[Text data extracted from the pages]

━━━

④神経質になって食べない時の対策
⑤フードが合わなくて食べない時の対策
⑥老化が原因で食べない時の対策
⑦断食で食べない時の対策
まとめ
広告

━━━

REQUIRED ACTION =
Reproduce the text of every item above verbatim, keeping each line intact and in its original order.

WRITTEN REPLY =
④神経質になって食べない時の対策
⑤フードが合わなくて食べない時の対策
⑥老化が原因で食べない時の対策
⑦断食で食べない時の対策
まとめ
広告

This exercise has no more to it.